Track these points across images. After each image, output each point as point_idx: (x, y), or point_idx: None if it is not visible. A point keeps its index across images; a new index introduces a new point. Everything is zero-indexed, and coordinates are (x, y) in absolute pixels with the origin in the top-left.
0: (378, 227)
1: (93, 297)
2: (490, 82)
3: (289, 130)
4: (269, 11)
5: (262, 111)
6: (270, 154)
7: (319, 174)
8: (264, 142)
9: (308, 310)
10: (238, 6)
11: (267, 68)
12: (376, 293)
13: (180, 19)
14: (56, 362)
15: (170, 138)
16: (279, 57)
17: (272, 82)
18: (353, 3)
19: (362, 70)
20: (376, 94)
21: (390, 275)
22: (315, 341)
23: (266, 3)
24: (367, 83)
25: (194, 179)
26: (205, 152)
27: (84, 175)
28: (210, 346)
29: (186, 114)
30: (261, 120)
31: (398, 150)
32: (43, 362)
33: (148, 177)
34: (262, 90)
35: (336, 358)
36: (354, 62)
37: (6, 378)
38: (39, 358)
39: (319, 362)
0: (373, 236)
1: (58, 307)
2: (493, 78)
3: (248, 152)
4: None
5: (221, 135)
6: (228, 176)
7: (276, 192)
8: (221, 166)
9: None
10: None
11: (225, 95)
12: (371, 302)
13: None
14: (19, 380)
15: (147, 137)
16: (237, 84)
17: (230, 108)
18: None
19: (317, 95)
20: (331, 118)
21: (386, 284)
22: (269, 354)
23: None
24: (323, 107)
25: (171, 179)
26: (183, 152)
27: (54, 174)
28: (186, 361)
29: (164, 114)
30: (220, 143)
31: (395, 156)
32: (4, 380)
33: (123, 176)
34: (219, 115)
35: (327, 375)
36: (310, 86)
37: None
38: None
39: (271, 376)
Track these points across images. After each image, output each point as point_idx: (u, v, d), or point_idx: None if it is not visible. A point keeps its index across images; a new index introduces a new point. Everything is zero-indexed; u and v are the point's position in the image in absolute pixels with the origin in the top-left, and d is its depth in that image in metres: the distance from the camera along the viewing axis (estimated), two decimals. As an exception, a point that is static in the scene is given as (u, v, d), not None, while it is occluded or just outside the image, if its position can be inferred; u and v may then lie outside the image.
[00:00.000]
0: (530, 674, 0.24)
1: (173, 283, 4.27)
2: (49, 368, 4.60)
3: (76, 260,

---

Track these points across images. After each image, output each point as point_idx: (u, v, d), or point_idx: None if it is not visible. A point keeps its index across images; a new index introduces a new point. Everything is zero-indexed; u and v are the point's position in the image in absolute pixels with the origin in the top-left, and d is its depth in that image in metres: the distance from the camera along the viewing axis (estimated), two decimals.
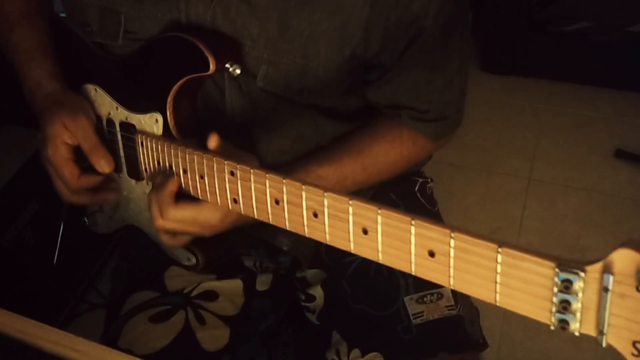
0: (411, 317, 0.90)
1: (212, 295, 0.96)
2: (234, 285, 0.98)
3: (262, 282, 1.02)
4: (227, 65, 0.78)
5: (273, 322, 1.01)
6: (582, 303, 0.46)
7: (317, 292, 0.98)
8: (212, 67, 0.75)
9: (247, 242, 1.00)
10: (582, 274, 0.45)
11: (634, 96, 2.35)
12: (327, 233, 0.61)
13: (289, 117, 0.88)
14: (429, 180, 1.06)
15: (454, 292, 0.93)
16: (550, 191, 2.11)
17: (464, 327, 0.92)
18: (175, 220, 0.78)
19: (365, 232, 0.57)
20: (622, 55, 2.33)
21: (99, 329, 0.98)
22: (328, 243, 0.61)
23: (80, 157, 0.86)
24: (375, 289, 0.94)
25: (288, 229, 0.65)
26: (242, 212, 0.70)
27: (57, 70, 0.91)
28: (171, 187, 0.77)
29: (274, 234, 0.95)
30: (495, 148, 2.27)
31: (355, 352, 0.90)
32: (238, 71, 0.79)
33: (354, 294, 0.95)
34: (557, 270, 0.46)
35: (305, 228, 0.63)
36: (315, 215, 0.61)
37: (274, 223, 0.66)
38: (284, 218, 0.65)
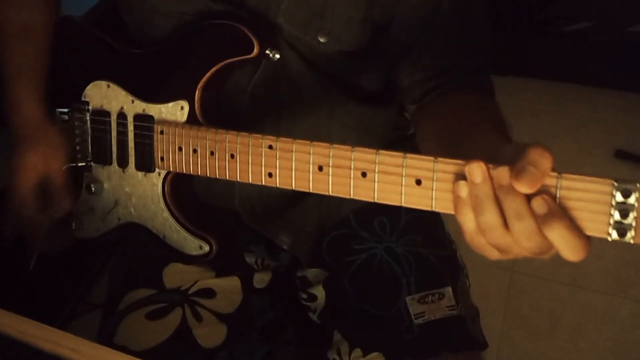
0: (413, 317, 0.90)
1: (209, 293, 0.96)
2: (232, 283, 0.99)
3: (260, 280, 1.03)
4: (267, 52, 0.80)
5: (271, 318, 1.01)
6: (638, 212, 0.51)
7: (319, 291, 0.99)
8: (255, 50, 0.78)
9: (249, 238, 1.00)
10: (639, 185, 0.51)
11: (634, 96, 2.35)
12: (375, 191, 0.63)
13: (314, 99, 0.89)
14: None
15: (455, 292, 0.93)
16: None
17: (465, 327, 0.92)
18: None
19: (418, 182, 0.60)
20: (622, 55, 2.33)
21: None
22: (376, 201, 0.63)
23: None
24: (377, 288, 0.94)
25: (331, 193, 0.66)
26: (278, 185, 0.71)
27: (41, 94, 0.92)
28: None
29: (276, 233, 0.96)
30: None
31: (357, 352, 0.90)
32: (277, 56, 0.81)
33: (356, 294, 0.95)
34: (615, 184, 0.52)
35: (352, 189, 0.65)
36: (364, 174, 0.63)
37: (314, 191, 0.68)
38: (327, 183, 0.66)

---

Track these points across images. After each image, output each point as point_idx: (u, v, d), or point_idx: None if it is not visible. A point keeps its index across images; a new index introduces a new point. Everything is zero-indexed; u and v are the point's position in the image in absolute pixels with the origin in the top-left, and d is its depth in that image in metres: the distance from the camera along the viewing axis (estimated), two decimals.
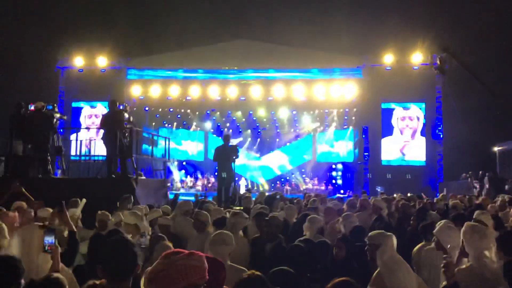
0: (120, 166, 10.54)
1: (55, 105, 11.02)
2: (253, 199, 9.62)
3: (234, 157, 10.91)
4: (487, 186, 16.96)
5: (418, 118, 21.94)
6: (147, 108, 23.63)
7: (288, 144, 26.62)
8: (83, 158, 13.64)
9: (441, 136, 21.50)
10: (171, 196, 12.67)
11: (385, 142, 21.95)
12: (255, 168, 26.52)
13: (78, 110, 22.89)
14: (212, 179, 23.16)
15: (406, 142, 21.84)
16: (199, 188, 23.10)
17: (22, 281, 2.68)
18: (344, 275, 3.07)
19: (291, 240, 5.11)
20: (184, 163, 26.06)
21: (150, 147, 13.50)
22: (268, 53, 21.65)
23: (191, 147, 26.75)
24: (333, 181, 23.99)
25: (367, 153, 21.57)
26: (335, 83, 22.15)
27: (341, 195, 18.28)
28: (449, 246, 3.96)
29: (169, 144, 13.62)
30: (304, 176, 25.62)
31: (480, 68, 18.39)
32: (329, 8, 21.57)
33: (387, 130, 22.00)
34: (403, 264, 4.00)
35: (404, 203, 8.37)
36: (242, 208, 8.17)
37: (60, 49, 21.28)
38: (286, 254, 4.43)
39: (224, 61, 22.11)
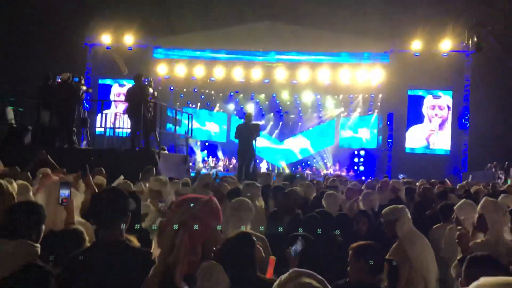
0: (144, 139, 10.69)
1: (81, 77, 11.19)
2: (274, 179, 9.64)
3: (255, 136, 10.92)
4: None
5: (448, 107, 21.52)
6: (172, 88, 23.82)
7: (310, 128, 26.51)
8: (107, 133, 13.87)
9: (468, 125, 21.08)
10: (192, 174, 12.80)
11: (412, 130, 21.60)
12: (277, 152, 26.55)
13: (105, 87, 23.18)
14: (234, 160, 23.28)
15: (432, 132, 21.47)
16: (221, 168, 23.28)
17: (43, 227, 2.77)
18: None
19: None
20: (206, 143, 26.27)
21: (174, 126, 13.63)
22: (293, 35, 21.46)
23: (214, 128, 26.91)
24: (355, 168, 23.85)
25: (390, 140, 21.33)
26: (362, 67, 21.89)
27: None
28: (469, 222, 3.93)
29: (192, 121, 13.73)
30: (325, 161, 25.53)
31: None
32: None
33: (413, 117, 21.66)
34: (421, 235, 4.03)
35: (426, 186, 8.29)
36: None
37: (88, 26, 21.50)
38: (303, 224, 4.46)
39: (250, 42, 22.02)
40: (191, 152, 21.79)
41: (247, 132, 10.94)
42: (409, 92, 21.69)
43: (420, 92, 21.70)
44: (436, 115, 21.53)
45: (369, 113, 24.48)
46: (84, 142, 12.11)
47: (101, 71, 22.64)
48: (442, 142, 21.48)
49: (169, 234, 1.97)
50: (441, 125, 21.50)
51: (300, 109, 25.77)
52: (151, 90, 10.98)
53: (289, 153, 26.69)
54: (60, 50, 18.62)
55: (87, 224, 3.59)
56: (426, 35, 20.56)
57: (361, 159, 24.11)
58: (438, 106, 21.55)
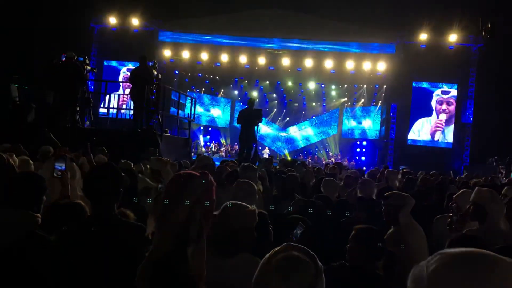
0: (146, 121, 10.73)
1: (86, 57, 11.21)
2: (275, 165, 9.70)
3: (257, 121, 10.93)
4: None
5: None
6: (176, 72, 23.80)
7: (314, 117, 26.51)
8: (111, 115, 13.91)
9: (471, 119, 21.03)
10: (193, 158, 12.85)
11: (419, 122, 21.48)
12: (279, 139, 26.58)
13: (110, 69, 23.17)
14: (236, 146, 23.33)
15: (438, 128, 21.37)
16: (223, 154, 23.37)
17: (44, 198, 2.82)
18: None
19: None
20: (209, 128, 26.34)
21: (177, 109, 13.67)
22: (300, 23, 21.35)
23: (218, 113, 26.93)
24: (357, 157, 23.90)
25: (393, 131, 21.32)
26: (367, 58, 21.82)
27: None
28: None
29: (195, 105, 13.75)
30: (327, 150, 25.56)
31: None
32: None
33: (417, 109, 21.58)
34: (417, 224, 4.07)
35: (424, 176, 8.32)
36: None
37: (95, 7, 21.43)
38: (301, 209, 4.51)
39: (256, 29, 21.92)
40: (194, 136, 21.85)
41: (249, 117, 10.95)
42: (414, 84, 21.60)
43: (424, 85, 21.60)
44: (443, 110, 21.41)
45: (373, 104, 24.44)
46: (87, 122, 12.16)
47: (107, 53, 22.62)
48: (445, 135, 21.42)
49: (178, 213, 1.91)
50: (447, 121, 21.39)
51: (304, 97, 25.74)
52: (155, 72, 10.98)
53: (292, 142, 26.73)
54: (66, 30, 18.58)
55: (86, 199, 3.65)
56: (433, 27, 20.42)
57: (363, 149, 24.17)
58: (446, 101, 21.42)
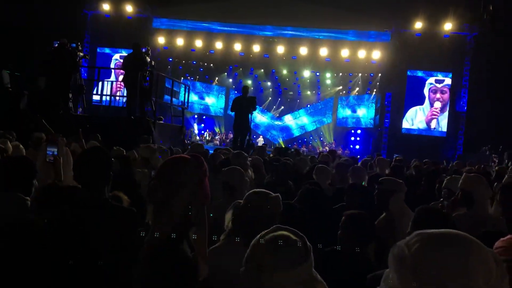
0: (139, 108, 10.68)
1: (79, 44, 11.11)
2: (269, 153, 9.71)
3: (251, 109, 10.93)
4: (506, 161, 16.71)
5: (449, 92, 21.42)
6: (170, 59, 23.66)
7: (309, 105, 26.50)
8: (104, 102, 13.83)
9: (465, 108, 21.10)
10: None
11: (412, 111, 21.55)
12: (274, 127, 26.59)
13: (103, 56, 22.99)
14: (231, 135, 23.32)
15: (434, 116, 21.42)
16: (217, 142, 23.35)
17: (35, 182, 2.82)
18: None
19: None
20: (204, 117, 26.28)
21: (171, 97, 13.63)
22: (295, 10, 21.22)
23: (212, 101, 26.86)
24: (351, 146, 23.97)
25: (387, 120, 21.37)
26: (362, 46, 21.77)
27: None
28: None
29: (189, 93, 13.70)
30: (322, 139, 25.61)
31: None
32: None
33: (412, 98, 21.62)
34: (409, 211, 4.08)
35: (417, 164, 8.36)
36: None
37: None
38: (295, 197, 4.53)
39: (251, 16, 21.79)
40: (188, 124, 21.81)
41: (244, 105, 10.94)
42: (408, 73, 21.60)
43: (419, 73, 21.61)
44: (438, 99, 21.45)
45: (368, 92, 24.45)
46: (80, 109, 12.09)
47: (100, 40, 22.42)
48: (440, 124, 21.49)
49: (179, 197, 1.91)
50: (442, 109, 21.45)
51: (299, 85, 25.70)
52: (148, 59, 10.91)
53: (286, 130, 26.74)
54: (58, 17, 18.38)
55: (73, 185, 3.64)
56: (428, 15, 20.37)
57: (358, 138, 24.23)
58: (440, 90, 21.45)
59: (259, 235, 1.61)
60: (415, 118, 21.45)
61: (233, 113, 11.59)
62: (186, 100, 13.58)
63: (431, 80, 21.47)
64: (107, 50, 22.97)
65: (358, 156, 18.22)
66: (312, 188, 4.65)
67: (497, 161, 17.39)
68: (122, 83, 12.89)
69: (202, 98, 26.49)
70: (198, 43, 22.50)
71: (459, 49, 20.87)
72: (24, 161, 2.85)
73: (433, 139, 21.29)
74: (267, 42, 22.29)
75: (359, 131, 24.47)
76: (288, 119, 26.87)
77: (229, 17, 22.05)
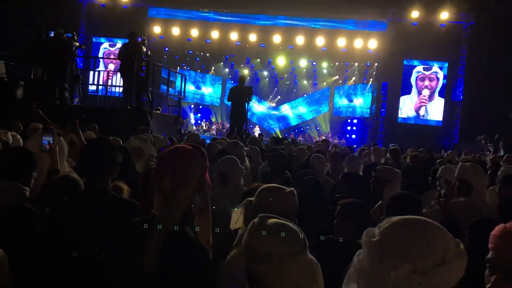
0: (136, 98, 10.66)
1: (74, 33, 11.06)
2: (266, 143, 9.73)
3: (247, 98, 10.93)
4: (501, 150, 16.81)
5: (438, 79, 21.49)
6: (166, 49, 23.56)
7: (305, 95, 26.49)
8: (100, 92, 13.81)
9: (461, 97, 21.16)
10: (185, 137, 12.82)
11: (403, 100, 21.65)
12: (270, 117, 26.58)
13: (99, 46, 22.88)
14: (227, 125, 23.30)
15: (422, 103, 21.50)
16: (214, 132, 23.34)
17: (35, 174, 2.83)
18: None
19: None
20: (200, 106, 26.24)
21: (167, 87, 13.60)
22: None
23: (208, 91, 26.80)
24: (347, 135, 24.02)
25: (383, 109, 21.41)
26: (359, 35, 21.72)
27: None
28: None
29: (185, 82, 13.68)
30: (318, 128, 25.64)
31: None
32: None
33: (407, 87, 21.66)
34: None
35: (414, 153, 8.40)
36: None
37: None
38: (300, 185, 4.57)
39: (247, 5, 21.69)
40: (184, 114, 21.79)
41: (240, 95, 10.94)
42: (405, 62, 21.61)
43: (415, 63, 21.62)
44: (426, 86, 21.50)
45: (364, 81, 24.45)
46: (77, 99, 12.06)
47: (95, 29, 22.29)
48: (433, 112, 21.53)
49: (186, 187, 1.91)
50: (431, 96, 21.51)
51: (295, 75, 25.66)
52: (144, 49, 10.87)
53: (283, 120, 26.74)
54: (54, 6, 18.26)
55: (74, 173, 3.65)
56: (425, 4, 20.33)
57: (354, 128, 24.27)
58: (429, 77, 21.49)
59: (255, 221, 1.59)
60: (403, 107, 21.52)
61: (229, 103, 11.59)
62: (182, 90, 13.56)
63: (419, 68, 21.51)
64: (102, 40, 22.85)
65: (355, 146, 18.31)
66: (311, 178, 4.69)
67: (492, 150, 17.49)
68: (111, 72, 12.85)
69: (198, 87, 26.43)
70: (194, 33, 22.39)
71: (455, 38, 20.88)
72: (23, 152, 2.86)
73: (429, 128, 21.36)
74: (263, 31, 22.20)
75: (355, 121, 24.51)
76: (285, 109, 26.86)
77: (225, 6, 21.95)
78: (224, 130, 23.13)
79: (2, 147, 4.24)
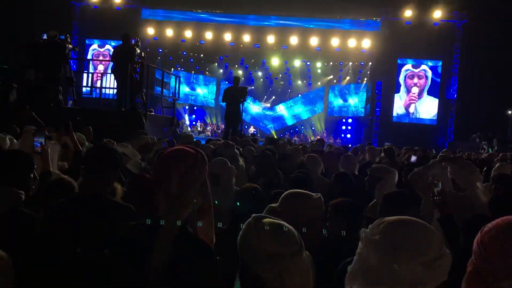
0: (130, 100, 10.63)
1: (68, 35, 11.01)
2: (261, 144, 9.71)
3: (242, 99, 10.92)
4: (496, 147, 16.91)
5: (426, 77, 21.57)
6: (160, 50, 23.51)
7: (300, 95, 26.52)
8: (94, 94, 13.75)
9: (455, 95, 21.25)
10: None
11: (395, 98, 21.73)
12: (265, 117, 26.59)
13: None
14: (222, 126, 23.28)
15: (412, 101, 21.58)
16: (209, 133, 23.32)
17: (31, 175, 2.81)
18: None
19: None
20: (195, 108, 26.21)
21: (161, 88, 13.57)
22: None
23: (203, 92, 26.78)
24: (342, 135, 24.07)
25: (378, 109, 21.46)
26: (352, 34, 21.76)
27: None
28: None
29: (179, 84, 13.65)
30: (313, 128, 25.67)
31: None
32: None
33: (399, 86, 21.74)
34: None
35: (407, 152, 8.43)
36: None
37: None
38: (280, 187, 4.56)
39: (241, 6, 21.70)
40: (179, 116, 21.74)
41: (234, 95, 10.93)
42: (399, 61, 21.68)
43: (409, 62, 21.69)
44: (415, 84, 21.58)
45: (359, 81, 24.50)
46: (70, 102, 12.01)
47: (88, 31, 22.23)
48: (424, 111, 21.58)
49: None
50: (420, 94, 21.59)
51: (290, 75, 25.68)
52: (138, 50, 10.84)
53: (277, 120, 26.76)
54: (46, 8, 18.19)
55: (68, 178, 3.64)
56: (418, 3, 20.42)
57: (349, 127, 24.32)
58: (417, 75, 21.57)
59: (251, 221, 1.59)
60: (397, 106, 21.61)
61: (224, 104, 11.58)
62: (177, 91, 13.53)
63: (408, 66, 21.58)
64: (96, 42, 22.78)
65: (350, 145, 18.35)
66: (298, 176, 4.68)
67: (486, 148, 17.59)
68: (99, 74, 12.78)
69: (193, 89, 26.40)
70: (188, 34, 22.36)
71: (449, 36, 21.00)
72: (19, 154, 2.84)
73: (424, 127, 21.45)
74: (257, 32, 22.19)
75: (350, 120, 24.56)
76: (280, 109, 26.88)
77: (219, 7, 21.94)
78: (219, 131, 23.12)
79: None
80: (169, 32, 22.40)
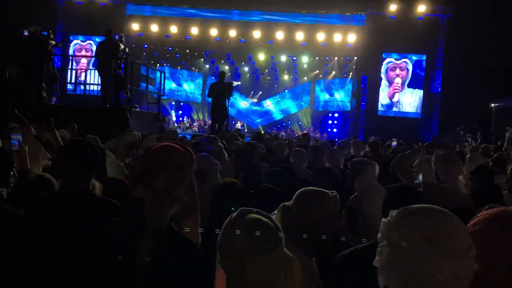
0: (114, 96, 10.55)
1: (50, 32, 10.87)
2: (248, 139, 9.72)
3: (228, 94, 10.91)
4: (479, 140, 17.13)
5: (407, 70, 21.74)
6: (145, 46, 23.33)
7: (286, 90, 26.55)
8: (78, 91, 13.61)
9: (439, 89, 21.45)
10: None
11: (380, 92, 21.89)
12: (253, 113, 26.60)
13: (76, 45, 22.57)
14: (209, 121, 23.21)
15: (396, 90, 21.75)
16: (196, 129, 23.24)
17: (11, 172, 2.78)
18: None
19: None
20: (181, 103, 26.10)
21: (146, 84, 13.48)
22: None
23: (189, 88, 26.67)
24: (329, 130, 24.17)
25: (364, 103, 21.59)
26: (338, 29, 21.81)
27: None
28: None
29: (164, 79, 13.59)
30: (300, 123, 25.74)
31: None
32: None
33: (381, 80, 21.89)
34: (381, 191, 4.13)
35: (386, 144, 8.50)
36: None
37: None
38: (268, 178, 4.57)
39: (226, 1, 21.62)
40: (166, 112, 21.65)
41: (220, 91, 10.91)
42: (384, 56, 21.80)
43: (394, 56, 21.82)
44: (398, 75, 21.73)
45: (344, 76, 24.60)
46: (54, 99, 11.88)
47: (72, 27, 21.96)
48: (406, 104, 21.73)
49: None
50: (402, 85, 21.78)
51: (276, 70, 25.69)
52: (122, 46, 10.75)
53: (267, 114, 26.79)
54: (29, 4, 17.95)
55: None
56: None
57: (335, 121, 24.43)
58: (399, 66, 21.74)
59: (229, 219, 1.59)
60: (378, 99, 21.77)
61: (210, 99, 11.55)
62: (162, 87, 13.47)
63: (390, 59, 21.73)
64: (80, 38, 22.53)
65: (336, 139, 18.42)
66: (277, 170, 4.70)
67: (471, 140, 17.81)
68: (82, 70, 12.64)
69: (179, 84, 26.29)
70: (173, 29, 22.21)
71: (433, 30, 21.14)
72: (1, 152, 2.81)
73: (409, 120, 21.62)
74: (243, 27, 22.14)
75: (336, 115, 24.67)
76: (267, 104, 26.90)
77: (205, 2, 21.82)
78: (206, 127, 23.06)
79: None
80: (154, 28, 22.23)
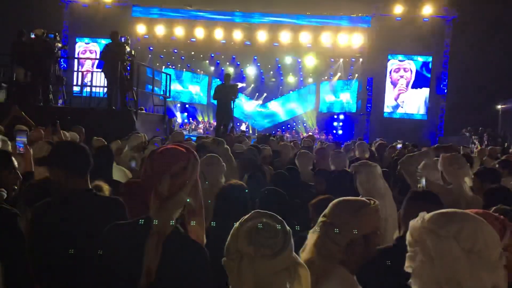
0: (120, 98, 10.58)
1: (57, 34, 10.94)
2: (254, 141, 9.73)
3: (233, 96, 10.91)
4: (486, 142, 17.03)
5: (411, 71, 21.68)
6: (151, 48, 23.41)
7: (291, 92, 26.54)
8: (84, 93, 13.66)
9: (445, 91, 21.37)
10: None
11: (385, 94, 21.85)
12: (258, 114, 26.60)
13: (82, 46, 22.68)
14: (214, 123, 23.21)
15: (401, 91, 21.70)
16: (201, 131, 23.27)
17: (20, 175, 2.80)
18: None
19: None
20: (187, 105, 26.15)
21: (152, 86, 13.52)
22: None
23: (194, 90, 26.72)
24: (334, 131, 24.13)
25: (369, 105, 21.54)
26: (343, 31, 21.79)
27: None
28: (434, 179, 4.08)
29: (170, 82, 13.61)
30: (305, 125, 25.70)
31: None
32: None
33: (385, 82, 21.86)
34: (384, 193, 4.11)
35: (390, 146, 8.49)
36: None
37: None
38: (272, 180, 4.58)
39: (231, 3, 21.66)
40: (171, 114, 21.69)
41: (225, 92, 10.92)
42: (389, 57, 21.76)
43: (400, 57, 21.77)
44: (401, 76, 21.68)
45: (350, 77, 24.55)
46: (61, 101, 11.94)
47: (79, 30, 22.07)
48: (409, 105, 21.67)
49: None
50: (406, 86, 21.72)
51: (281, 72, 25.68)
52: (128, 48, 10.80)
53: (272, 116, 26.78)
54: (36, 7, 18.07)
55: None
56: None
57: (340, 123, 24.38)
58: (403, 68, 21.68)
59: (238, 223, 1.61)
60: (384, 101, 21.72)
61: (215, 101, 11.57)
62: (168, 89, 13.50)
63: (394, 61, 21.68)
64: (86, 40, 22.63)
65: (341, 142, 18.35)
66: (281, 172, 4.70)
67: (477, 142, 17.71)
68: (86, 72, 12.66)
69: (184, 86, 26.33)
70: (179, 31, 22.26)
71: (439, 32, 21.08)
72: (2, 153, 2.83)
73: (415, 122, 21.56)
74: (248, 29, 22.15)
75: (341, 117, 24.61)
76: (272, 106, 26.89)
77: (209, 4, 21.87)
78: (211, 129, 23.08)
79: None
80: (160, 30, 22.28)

---

→ **WHAT NEEDS TO BE DONE**
Copy out every line from the material above in which the word "Track" appears.

→ **RESPONSE TO THIS TASK**
Track these points across images. After each image, output each point as point_idx: (x, y), or point_idx: None if it is not visible. A point keeps its index across images; a new index introduces a new point. Everything is zero-indexed, and coordinates are (x, y) in absolute pixels with the origin in the top-left.
Track these points across images. After each image, output each point as point_idx: (u, v, d), or point_idx: None if it is not visible. A point keeps its index across images; a new index introduces a new point. Everything is zero-indexed; u and v are the point's position in the image in absolute pixels with the origin in the top-left, and d is its depth in that image in metres: the distance from the camera along the viewing axis (estimated), two decimals. As an exception, a point that is static in the scene is given as (u, v, d), not None, while it is occluded or just outside the image, if its position can be inferred; u and v may then lie outside the image.
Track these points across images. After each image, output each point as point_idx: (u, v, d), or point_idx: None if it is not visible. A point keeps its index across images; a new index introduces a new point. Everything is zero-indexed; u and v are the point's position in the image in absolute pixels with the origin in the top-left, and d is its depth in that image in metres: the distance from the camera along the viewing axis (estimated), two decimals.
Track these points across images. After each image, output each point as point_idx: (u, v, d), or point_idx: None if it is not visible. A point keeps its index across images; a new index introduces a new point. Everything is zero-indexed; u and v are the point's position in the image in absolute pixels with the origin in the top-left, and d is its depth in that image in metres: the distance from the camera along the viewing axis (estimated), two decimals.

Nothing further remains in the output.